Every four years, citizens of the United States have the opportunity to vote for the highest office in the country – the President of the United States.

American presidents are limited to two four-year terms. Franklin Delano Roosevelt is the only president to ever serve more than two terms. The 22nd Amendment to the United States Constitution says a person can only be elected president twice. That amendment was approved by Congress on March 21, 1947, and was ratified by the states on February 27, 1951.

After a candidate is elected president and the results are certified by Congress on Jan. 6, the Presidential Inauguration occurs on Jan. 20 at noon EST. This ceremony marks the start of a new four-year term. It takes place even if the incumbent is reelected. The only time the inauguration will not occur on Jan. 20 is if that date falls on a Sunday. In such instances, the oath of office is taken privately and then in a public ceremony the following day.

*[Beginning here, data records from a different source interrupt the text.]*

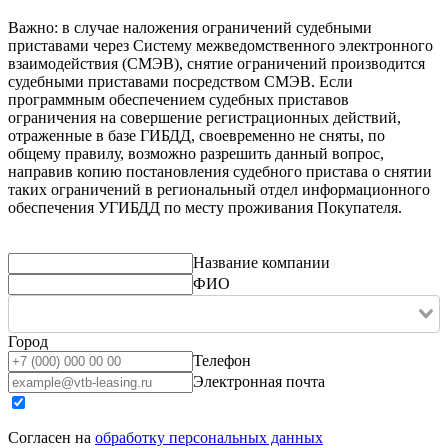
Важно: в случае наложения ограничений судебными
приставами через Систему межведомственного электронного
взаимодействия (СМЭВ), снятие ограничений производится
судебными приставами посредством СМЭВ. Если
программным обеспечением судебных приставов
ограничения на совершение регистрационных действий,
отраженные в базе ГИБДД, своевременно не сняты, по
общему правилу, возможно разрешить данный вопрос,
направив копию постановления судебного пристава о снятии
таких ограничений в региональный отдел информационного
обеспечения УГИБДД по месту проживания Покупателя.
Название компании
ФИО
Город
Телефон
Электронная почта
Согласен на
обработку персональных данных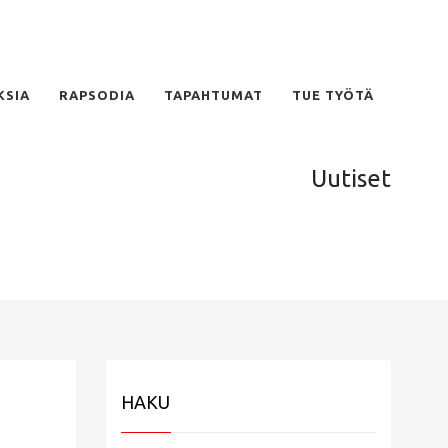
KSIA
RAPSODIA
TAPAHTUMAT
TUE TYÖTÄ
Uutiset
HAKU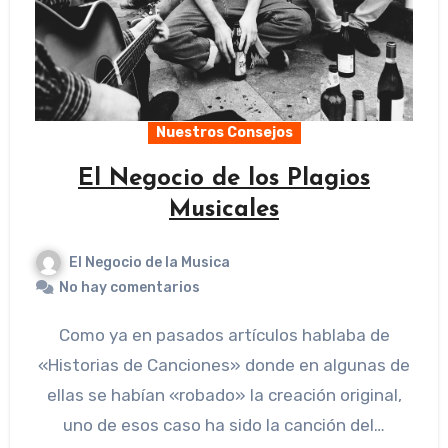
Nuestros Consejos
El Negocio de los Plagios
Musicales
El Negocio de la Musica
No hay comentarios
Como ya en pasados artículos hablaba de
«Historias de Canciones» donde en algunas de
ellas se habían «robado» la creación original,
uno de esos caso ha sido la canción del…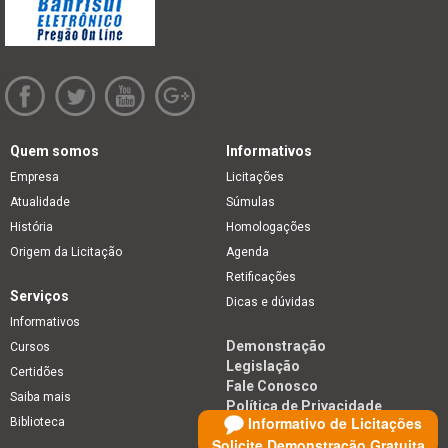
Quem somos
Informativos
Empresa
Licitações
Atualidade
Súmulas
História
Homologações
Origem da Licitação
Agenda
Retificações
Serviços
Dicas e dúvidas
Informativos
Demonstração
Cursos
Legislação
Certidões
Fale Conosco
Saiba mais
Política de Privacidade
Informativo de Licitações
Biblioteca
Solicite Demonstração Gratuita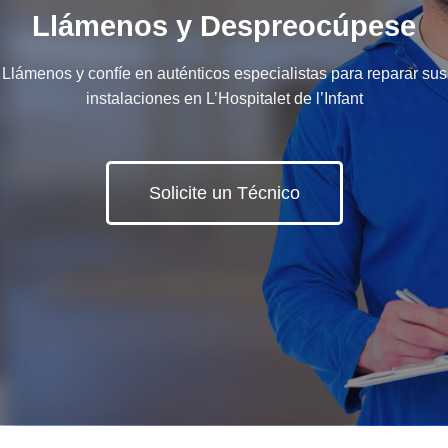
Llámenos y Despreocúpese
Llámenos y confíe en auténticos especialistas para reparar sus
instalaciones en L’Hospitalet de l’Infant
Solicite un Técnico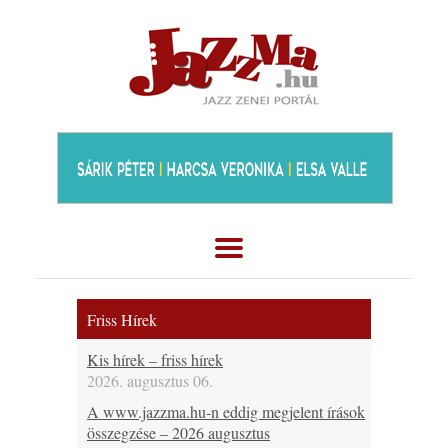
Friss Hírek
Kis hírek – friss hírek
2026. augusztus 06.
A www.jazzma.hu-n eddig megjelent írások
összegzése – 2026 augusztus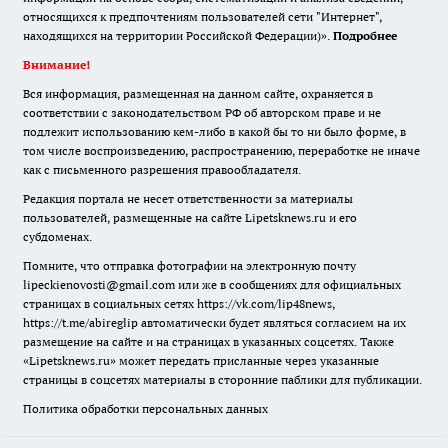
относящихся к предпочтениям пользователей сети "Интернет",
находящихся на территории Российской Федерации)».
Подробнее
Внимание!
Вся информация, размещенная на данном сайте, охраняется в
соответствии с законодательством РФ об авторском праве и не
подлежит использованию кем-либо в какой бы то ни было форме, в
том числе воспроизведению, распространению, переработке не иначе
как с письменного разрешения правообладателя.
Редакция портала не несет ответственности за материалы
пользователей, размещенные на сайте Lipetsknews.ru и его
субдоменах.
Помните, что отправка фотографии на электронную почту
lipeckienovosti@gmail.com или же в сообщениях для официальных
страницах в социальных сетях https://vk.com/lip48news,
https://t.me/abireglip автоматически будет являться согласием на их
размещение на сайте и на страницах в указанных соцсетях. Также
«Lipetsknews.ru» может передать присланные через указанные
страницы в соцсетях материалы в сторонние паблики для публикации.
Политика обработки персональных данных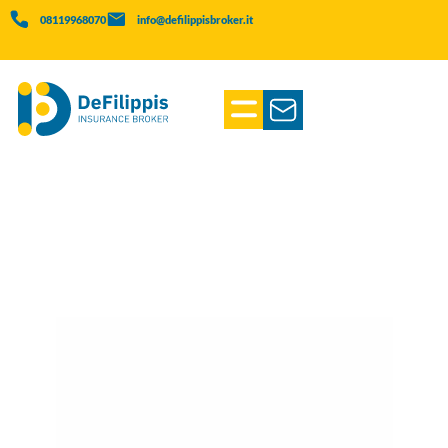
08119968070
info@defilippisbroker.it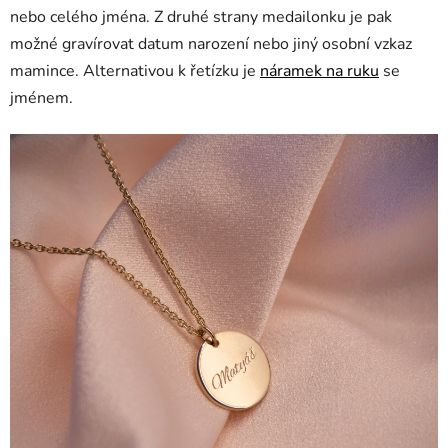
nebo celého jména. Z druhé strany medailonku je pak
možné gravírovat datum narození nebo jiný osobní vzkaz
mamince. Alternativou k řetízku je
náramek na ruku
se
jménem.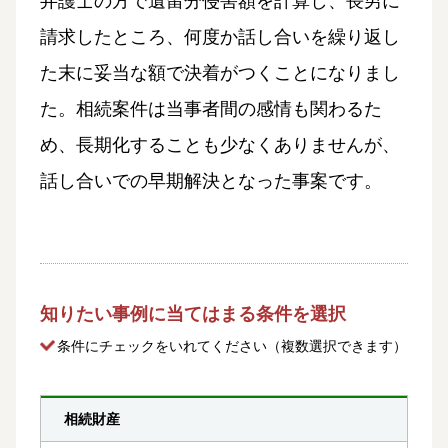
弁護士の方で遺留分侵害額を計算し、長男に
請求したところ、何度か話し合いを繰り返し
た末に妥当な額で決着がつくことになりまし
た。相続案件は当事者間の感情も関わるた
め、長期化することも少なくありませんが、
話し合いでの早期解決となった事案です。
知りたい事例に当てはまる条件を選択
条件にチェック
をいれてください（複数選択できます）
相続財産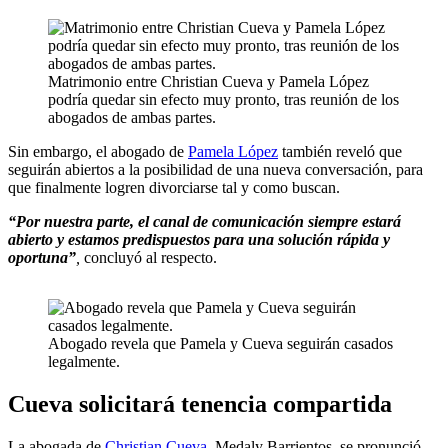
Matrimonio entre Christian Cueva y Pamela López
podría quedar sin efecto muy pronto, tras reunión de los
abogados de ambas partes.
Sin embargo, el abogado de
Pamela López
también reveló que
seguirán abiertos a la posibilidad de una nueva conversación, para
que finalmente logren divorciarse tal y como buscan.
“Por nuestra parte, el canal de comunicación siempre estará
abierto y estamos predispuestos para una solución rápida y
oportuna”
,
concluyó al respecto.
Abogado revela que Pamela y Cueva seguirán casados
legalmente.
Cueva solicitará tenencia compartida
La abogada de
Christian Cueva
, Medaly Barrientos, se pronunció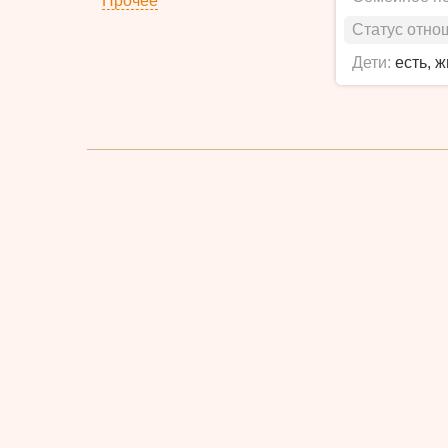
Прочее
Статус отно
Дети:
есть, 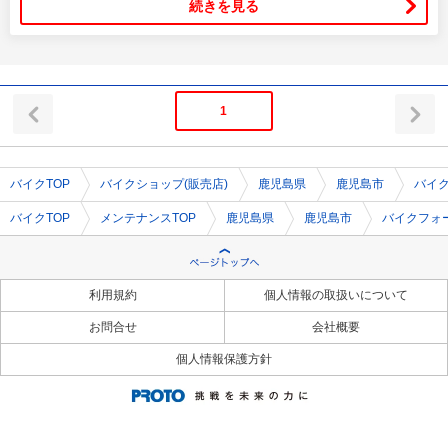
続きを見る
1
バイクTOP
バイクショップ(販売店)
鹿児島県
鹿児島市
バイ
バイクTOP
メンテナンスTOP
鹿児島県
鹿児島市
バイクフォ
利用規約
個人情報の取扱いについて
お問合せ
会社概要
個人情報保護方針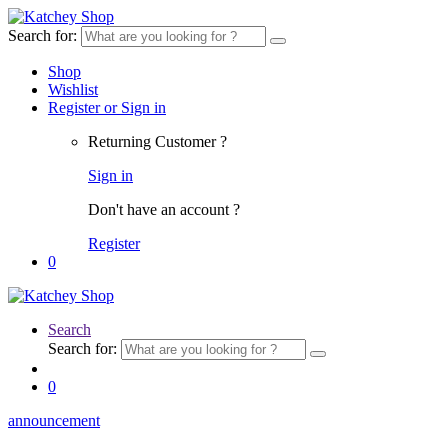
Search for:
Shop
Wishlist
Register or Sign in
Returning Customer ?
Sign in
Don't have an account ?
Register
0
Search
Search for:
0
announcement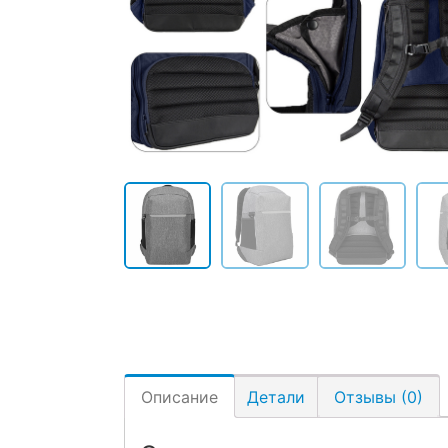
Описание
Детали
Отзывы (0)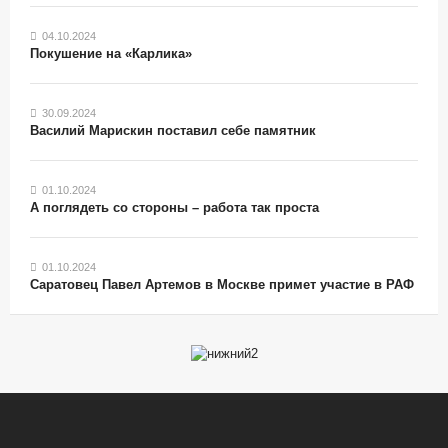
04.10.2024
Покушение на «Карлика»
30.09.2024
Василий Марискин поставил себе памятник
01.10.2024
А поглядеть со стороны – работа так проста
01.10.2024
Саратовец Павел Артемов в Москве примет участие в РАФ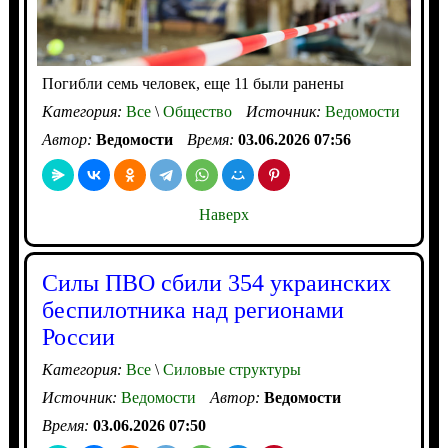
Погибли семь человек, еще 11 были ранены
Категория:
Все
\
Общество
Источник:
Ведомости
Автор:
Ведомости
Время:
03.06.2026 07:56
Наверх
Силы ПВО сбили 354 украинских
беспилотника над регионами
России
Категория:
Все
\
Силовые структуры
Источник:
Ведомости
Автор:
Ведомости
Время:
03.06.2026 07:50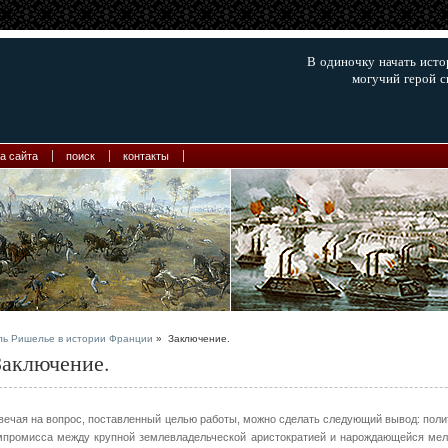
В одиночку начать ист
могучий герой с
а сайта
поиск
контакты
ль Ришелье в истории Франции
» Заключение.
аключение.
вечая на вопрос, поставленный целью работы, можно сделать следующий вывод: поли
мпромисса между крупной землевладельческой аристократией и нарождающейся мелк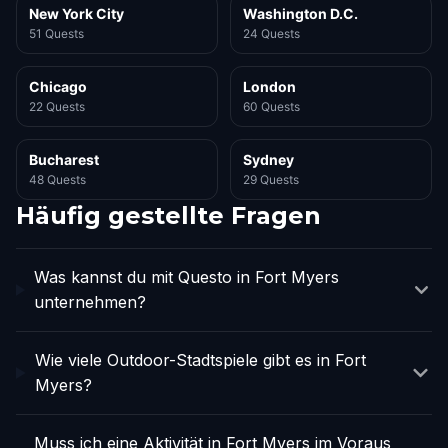
New York City
Washington D.C.
51 Quests
24 Quests
Chicago
London
22 Quests
60 Quests
Bucharest
Sydney
48 Quests
29 Quests
Häufig gestellte Fragen
Was kannst du mit Questo in Fort Myers
unternehmen?
Wie viele Outdoor-Stadtspiele gibt es in Fort
Myers?
Muss ich eine Aktivität in Fort Myers im Voraus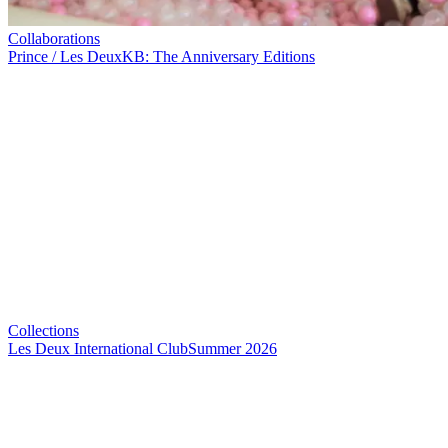
Collaborations
Prince / Les Deux
KB: The Anniversary Editions
Collections
Les Deux International Club
Summer 2026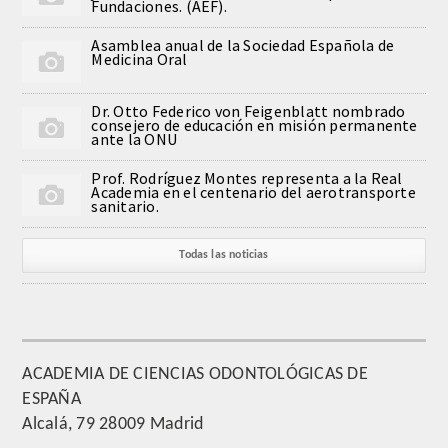
Fundaciones. (AEF).
QUIRURGICA
Asamblea anual de la Sociedad Española de
Medicina Oral
ODONTOLOGIA CONSERVADORA
Dr. Otto Federico von Feigenblatt nombrado
ORTOGNATIA
consejero de educación en misión permanente
ante la ONU
NÚMERO
Prof. Rodríguez Montes representa a la Real
Academia en el centenario del aerotransporte
sanitario.
Alfabético
Todas las noticias
Número de Medalla
CORRESPONDIENTES
SUPERNUMERARIOS
ACADEMIA DE CIENCIAS ODONTOLÓGICAS DE
ESPAÑA
HONOR
Alcalá, 79 28009 Madrid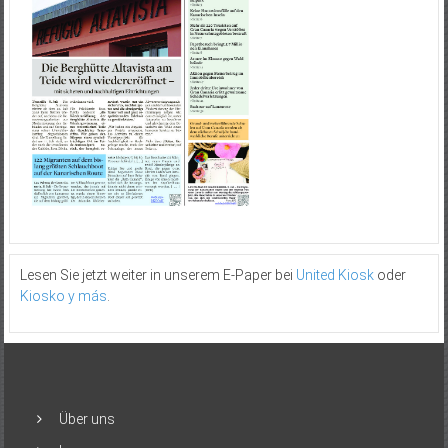
Lesen Sie jetzt weiter in unserem E-Paper bei
United Kiosk
oder
Kiosko y más
.
Über uns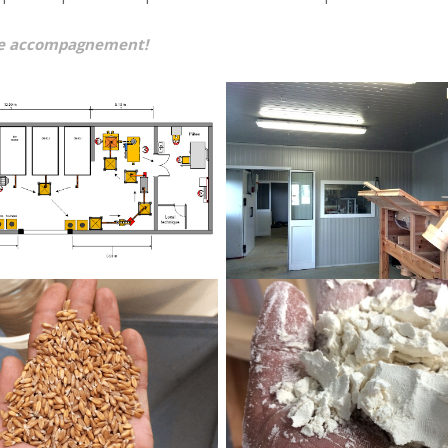
le accompagnement!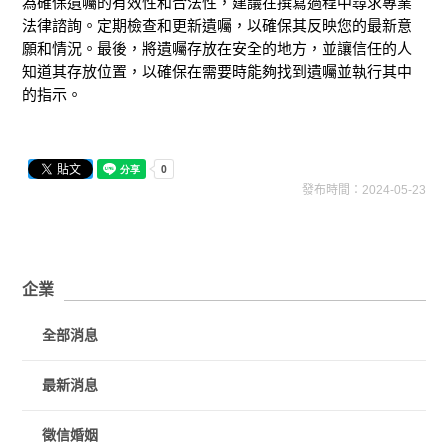
為確保遺囑的有效性和合法性，建議在撰寫過程中尋求專業
法律諮詢。定期檢查和更新遺囑，以確保其反映您的最新意
願和情況。最後，將遺囑存放在安全的地方，並讓信任的人
知道其存放位置，以確保在需要時能夠找到遺囑並執行其中
的指示。
發布時間：2024-05-23
企業
全部消息
最新消息
徵信婚姻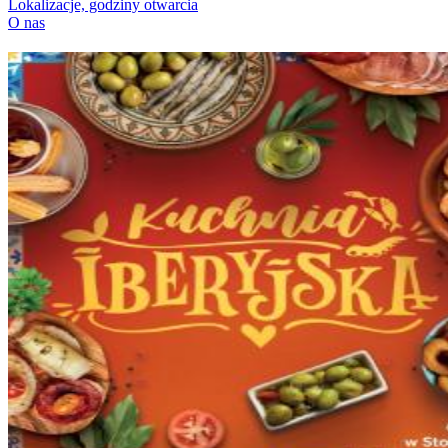
Lokalizacje, godziny otwarcia
O nas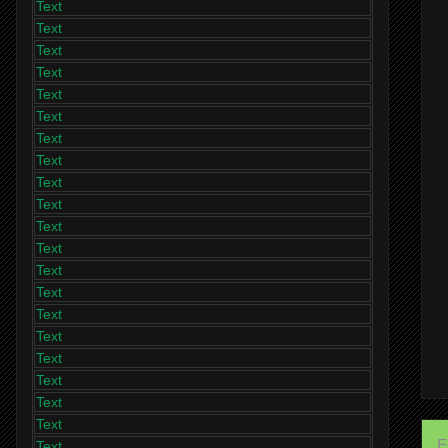
Text
Text
Text
Text
Text
Text
Text
Text
Text
Text
Text
Text
Text
Text
Text
Text
Text
Text
Text
Text
E
Text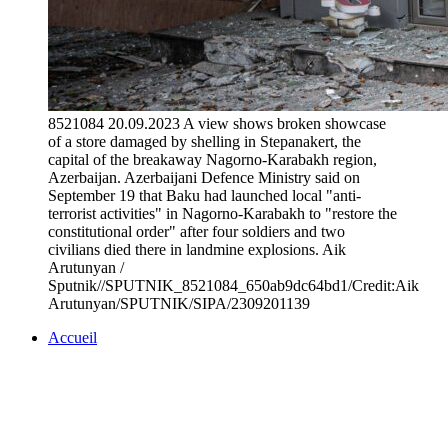
8521084 20.09.2023 A view shows broken showcase
of a store damaged by shelling in Stepanakert, the
capital of the breakaway Nagorno-Karabakh region,
Azerbaijan. Azerbaijani Defence Ministry said on
September 19 that Baku had launched local "anti-
terrorist activities" in Nagorno-Karabakh to "restore the
constitutional order" after four soldiers and two
civilians died there in landmine explosions. Aik
Arutunyan /
Sputnik//SPUTNIK_8521084_650ab9dc64bd1/Credit:Aik
Arutunyan/SPUTNIK/SIPA/2309201139
Accueil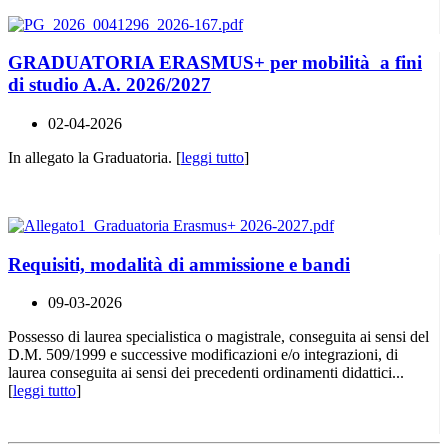
GRADUATORIA ERASMUS+ per mobilità a fini
di studio A.A. 2026/2027
02-04-2026
In allegato la Graduatoria. [
leggi tutto
]
Requisiti, modalità di ammissione e bandi
09-03-2026
Possesso di laurea specialistica o magistrale, conseguita ai sensi del
D.M. 509/1999 e successive modificazioni e/o integrazioni, di
laurea conseguita ai sensi dei precedenti ordinamenti didattici...
[
leggi tutto
]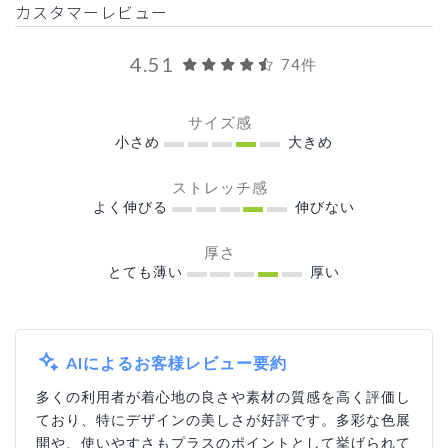
カスタマーレビュー
4.51
74件
サイズ感
小さめ
大きめ
ストレッチ感
よく伸びる
伸びない
厚さ
とても薄い
厚い
AIによるお客様レビュー要約
多くの利用者が着心地の良さや素材の質感を高く評価し
ており、特にデザインの美しさが好評です。多彩な色展
開や、使いやすさもプラスのポイントとして挙げられて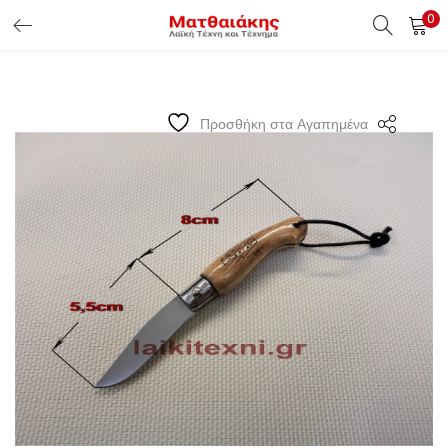
0
ΕΊΣΟΔΟΣ ΠΕΛΑΤΏΝ
Εισάγετε το Username & Password για την είσοδο σας ώς
Προσθήκη στα Αγαπημένα
πελάτης.
Υπενθύμιση κωδικού
Είσοδος Πελατών
Χάσατε τον κωδικό σας ?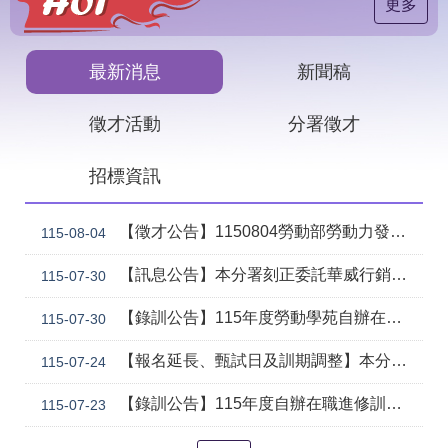
見
更多
問
答
最新消息
新聞稿
下
載
徵才活動
分署徵才
專
區
招標資訊
網
回
站
首
【徵才公告】1150804勞動部勞動力發展署中彰投分署 「社勞行政職系辦事員」職缺1名公開徵才
115-08-04
導
頁
覽
【訊息公告】本分署刻正委託華威行銷研究股份有限公司辦理「推動彈性工作對促進中高齡就業及職場適應之探討」問卷調查
115-07-30
English
民
【錄訓公告】115年度勞動學苑自辦在職進修訓練「7204電腦輔助機械製圖進階班(SolidWorks)」、「7205 手機拍片短影音行銷班」甄試錄取名單公告(詳如附件)
意
115-07-30
信
箱
【報名延長、甄試日及訓期調整】本分署115年自辦在職訓練「8131 精密量測進階_三次元掃描量測CAD輔助編程&影像量測儀結合接觸式測頭實務班」延長招生、調整甄試日期及訓練期程公告。
115-07-24
常
雙
【錄訓公告】115年度自辦在職進修訓練 8124工業物聯網應用戰情室基礎班（含SMC EXW1無線模組IO-Link應用）基礎班、8129氣壓原理與實務應用班、8132初階品質管制分析B班、8133泥水砌磚技術B班、8134建築製圖應用-電腦繪圖B班 甄試錄取名單公告(詳如附件)。
115-07-23
見
語
問
詞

Since the 1981 inauguration of President Ronald Reagan, the ceremony has taken place at the west front of the United States Capitol building facing the National Mall. The only constitutional requirement for the inauguration is the president takes his oath of office. The remainder of the proceedings are about tradition, but they are not a requirement. According to ABC News, the Bible is not a requirement for Oath of Office, nor is having a Chief of Justice administer the oath. But such components have made for a dramatic showcase in the past.

Traditionally, the outgoing president takes part in the ceremony. To date, only three outgoing presidents have refused to accompany the president-elect: John Adams, John Quincy Adams and Andrew Johnson.

The president will give an inaugural address after being sworn in. Parades and a lavish Inauguration Ball also typically occur after the inauguration.

The inauguration of the president on Jan. 20, 2021, stands to be a memorable event after all that happened leading up to the date. It may call to mind some other iconic moments in inaugural history: Ulysses S. Grant requested live birds at his inaugural ball, but the day was very cold and the birds ended up freezing to death. At the inauguration of Herbert Hoover, outgoing First Lady Grace Coolidge and incoming First Lady Lou Henry Hoover got lost in the Capitol building and delayed the ceremony for 30 minutes. Lyndon Johnson took the oath aboard Air Force One after the shocking assassination of President John F. Kennedy in 1963. The judge administering the oath was a woman, and she was the first and only female judge to swear in a U.S. President. When Barack Obama was sworn in, he became the first African American individual to take the office.

Inauguration Day is a momentous occasion for the nation, rich with an interesting, diverse history.